Project information:
- Industry: insurance and IT services
- Rate: up to 160 PLN/H net + VAT, B2B
- Location: Warsaw – first 2-3 months hybrid model of work, then remote
- Project language: Polish, English
As a Data Engineer, the primary function of this role is to design, build, and maintain Data Hubs that integrate data from multiple sources to support analytical, reporting, operational, and Generative AI use cases. The role is essential to create a scalable and efficient data infrastructure that facilitates real-time data availability and model updates. Collaboration is expected with data architects, AI engineers, and business teams. Tools include Databricks, Azure Data Factory, and Azure SQL.
- Data Hub Development – Design and implement scalable Data Hubs to support enterprise-wide data needs.
- Data Pipeline Engineering – Build and optimize ETL/ELT pipelines for efficient data ingestion, transformation, and storage.
- Logical Data Modeling – Structure Data Hubs to ensure efficient access patterns and support diverse use cases.
- Real-Time Analytics – Enable real-time data ingestion and updating models to support streaming and real-time analytics.
- Data Quality & Monitoring – Develop data validation, anomaly detection, and monitoring features to ensure high data reliability.
- Performance Optimization – Optimize data processing and storage for large-scale datasets.
- Automation & CI/CD – Implement CI/CD pipelines to automate data workflows and deployments.
- Collaboration – Work with data architects, AI engineers, and business teams to align data solutions.

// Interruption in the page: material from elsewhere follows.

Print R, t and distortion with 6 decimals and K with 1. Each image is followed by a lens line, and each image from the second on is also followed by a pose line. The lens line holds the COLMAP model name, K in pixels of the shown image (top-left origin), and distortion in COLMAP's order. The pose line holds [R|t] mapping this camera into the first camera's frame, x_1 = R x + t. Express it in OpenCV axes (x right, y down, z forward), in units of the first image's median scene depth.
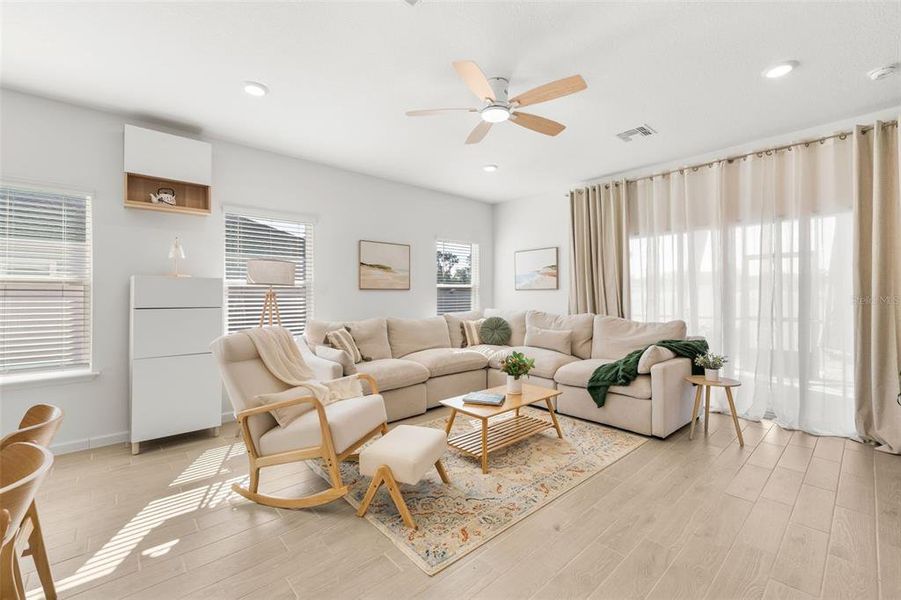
lens RADIAL K [[374.4, 0, 455.0], [0, 374.4, 295.3], [0, 0, 1]] dist [0.000300, 0.000001]
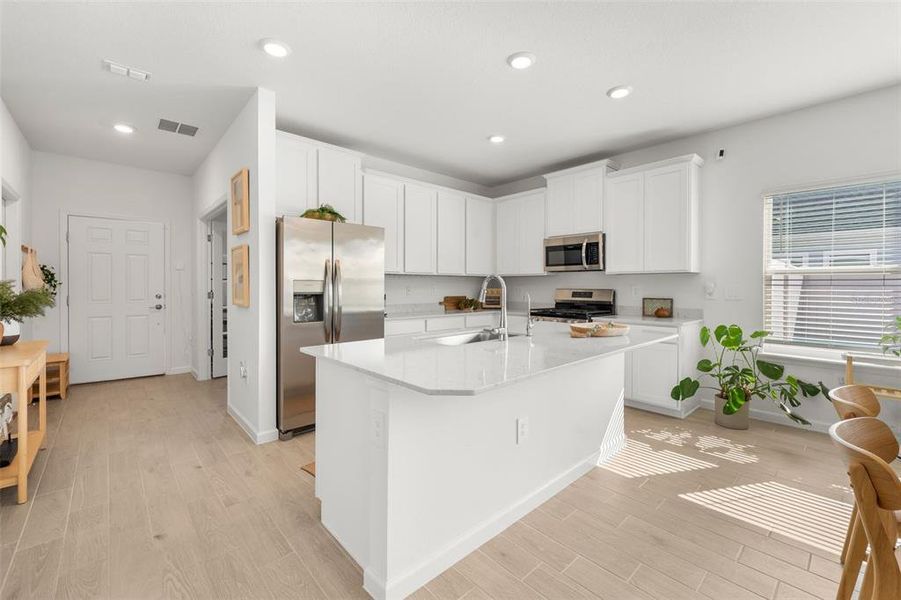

- Monitoring & Maintenance – Continuously improve data infrastructure for scalability and reliability.
- Agile Practices – Participate in Scrum/Agile methodologies to deliver high-quality data solutions.

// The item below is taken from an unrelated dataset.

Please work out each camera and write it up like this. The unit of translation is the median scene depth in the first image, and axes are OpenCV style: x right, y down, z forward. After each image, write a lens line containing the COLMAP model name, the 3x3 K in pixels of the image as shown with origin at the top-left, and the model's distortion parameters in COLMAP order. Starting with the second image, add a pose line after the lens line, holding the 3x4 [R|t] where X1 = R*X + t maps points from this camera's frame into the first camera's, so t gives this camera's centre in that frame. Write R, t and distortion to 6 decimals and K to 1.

- Documentation – Create and maintain clear, structured documentation for data models, pipelines, and technical decisions.
- Strong Python skills for data engineering.
- Experience with Azure Data Factory, ADLS, and Azure SQL.
- Hands-on experience in ETL/ELT development.
- Experience with real-time data processing.
- Understanding of AI/ML data processing.
- Proficiency in SQL.
- Knowledge of CI/CD and infrastructure-as-code (Terraform).
- Understanding of data governance and compliance.
- Experience with Databricks and Apache Spark.
- Familiarity with containerization (Docker, Kubernetes).
- Ability to produce high-quality technical documentation.
- Minimum B2 level in English.
Nice to have:
- Background from large consulting firms.
- Graduation from prestigious universities.